Neuenfelde. Horch im Gespräch mit den HAN: "Unter den gegebenen Umständen ist das ein großer Erfolg, aber die Entwicklung muss nun verfestigt werden." Kurz: Die Werft ist erst gerettet, wenn sich ein Käufer oder Investor findet und wenn weitere Aufträge eingehen. Vor der Presse sprach Horch über die schwierige Situation im deutschen Schiffbau und über die Chancen, die die Energiewende bringt: "Wenn wir von der Energiewende sprechen, meinen wir einen Vorgang. Aber der Weg dorthin ist noch nicht konkret zu Ende gedacht. Hier bietet sich die große Chance für die Werften, denn Windparkbetreiber brauchen einen Service für ihre Schiffe, der küstennah abgerufen werden kann. Mit unserer Kompetenz in Hamburg kann es gelingen, aus der Sietas-Werft ein Offshore-Systemhaus zu machen."
Erste Errichterschiffe werden bereits in Fernost gebaut, aber laut Bundschoten lässt die Qualität zu wünschen übrig. Deshalb habe man sich in Europa umgeschaut und Sietas als Partner gefunden. Dass es trotz der Insolvenz zu einem Bauauftrag gekommen ist, wird allgemein als großer Vertrauensbeweis gewertet. Informationen, wonach der Preis des Schiffs gedrückt worden sein soll, erteilte Fuchs eine Absage: "Das Schiff wird sogar noch teurer als zunächst geplant." Dem Vernehmen nach bewegt sich der Kaufpreis im Bereich von 110 bis 120 Millionen Euro.
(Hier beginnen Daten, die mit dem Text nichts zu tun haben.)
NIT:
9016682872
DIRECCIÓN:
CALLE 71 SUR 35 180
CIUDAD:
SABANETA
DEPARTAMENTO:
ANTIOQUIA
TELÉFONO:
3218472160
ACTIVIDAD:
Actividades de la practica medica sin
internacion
Als erste deutsche Werft wird Sietas nun ein sogenanntes "Jack-up Vessel" bauen, so der Spezialbegriff. Gelingt der Bau, will Van Oord ein zweites Schiff in Auftrag geben. Insgesamt bezifferte Bundschoten den Markt für solche Schiffe allerdings nur auf etwa 20 Stück. Das bedeutet: Neue Aufträge für andere Spezialschiffe müssen her - zum Beispiel Steinleger, Fähren oder Baggerschiffe. Laut Fuchs gibt es mittlerweile konkrete Anfragen nach Schiffskonstruktionen. Sietas will pro Jahr künftig ein Schiff selbst bauen, ein Schiffsdesign (Konstruktionsplanung) verkaufen.
Wie ebenfalls berichtet, finanziert Van Oord den Bau von "Aeolus", so wird das erste Schiff dieser Baureihe heißen, selbst. Das zweite Schiff sei dann Sache des neuen Eigentümers, so Brinkmann. Er und die anderen Verhandlungspartner hatten unübersehbar eine lange Nacht hinter sich. Den letzten Vertrag hatte Brinkmann gestern um 1.26 Uhr zur Durchsicht erhalten.